Robot policy - Wikitech Jump to content

Robot policy

From Wikitech
This page may be outdated or contain incorrect details. Please update it if you can.

This is a summary of the policies for crawlers, bots and remote loading websites that wish to operate on Wikipedia and other Wikimedia websites.

User agent

Main article: m:User-Agent policy

Send a User-Agent header which identifies you (the bot operator). It should contain a URL or email address which allows us to contact you if something goes wrong and we need to impose a block.

Wikimedia does not vary its content depending on User-Agent header. You do not need to send a browser-like string to get the same content as everyone else.

Cache hit rate

To minimise the effect of your crawler on our server cluster resources, please attempt to cooperate with our frontend caching system.

Send the header Accept-Encoding: gzip or similar, to reduce the amount of data sent over the network.

If you wish to have the HTML article content, either fetch the main article page located at http://en.wikipedia.org/wiki/ARTICLE_NAME or use the page/html/ REST API endpoint and extract the content you need from one of those pages. Do not use api.php or other URL schemes.
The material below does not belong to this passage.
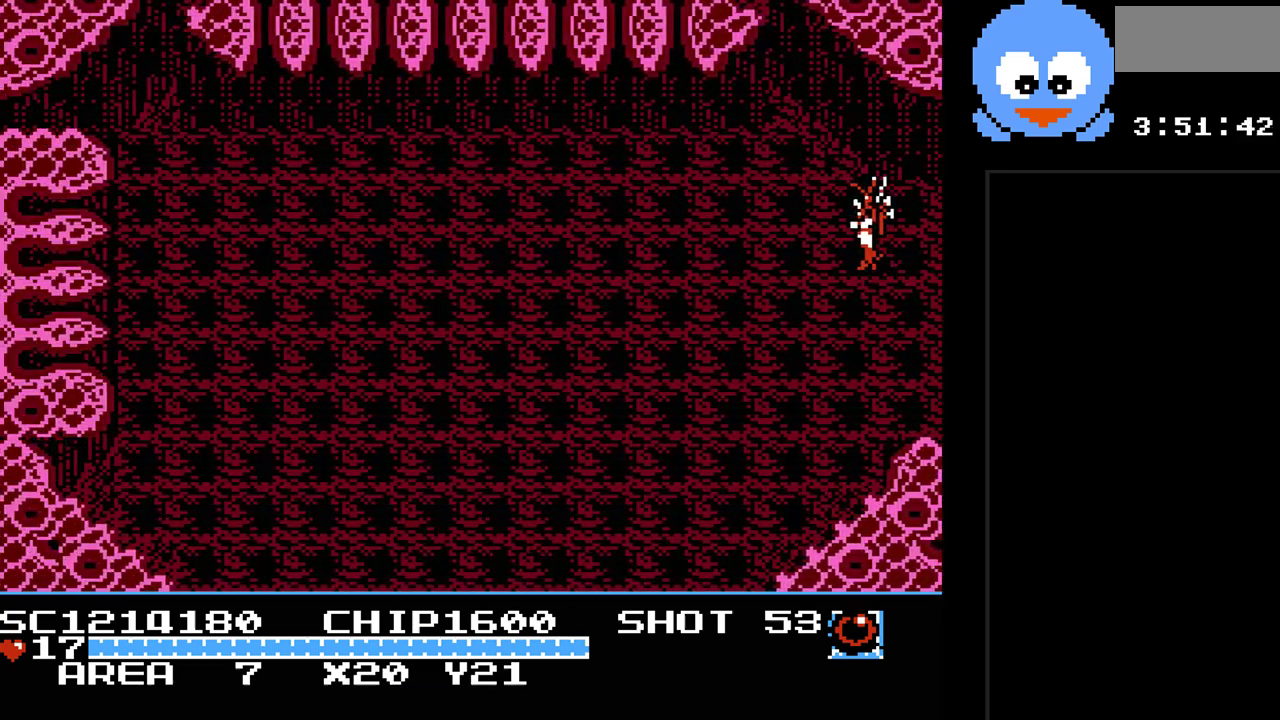
{"buttons": ["DPAD_LEFT"], "events": []}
When working with the Action API, consider setting the maxage and/or smaxage parameters to enable caching of the response.

API usage

Main article: mw:API:Etiquette

Some api.php queries are very expensive, due to underlying database access. Database servers are expensive and time on them needs to be strictly limited. Therefore, API queries which take more than one second of server time should not be executed in any significant volume, regardless of request rate.

Wikipedia's bulk data is stored on hard drives. Random access to that data requires seeking and is expensive for us. Thus, rvprop=content can be used to fetch old revisions of pages, but only in small volumes and low request rates (single threaded, 2 second delay). Very recent revisions, less than 3 hours old, are much cheaper to fetch than old revisions, due to caching. Downloading every new revision shortly after the edit occurs is acceptable if you have a strong need for this data. Downloading every new revision on a batched daily basis is not acceptable.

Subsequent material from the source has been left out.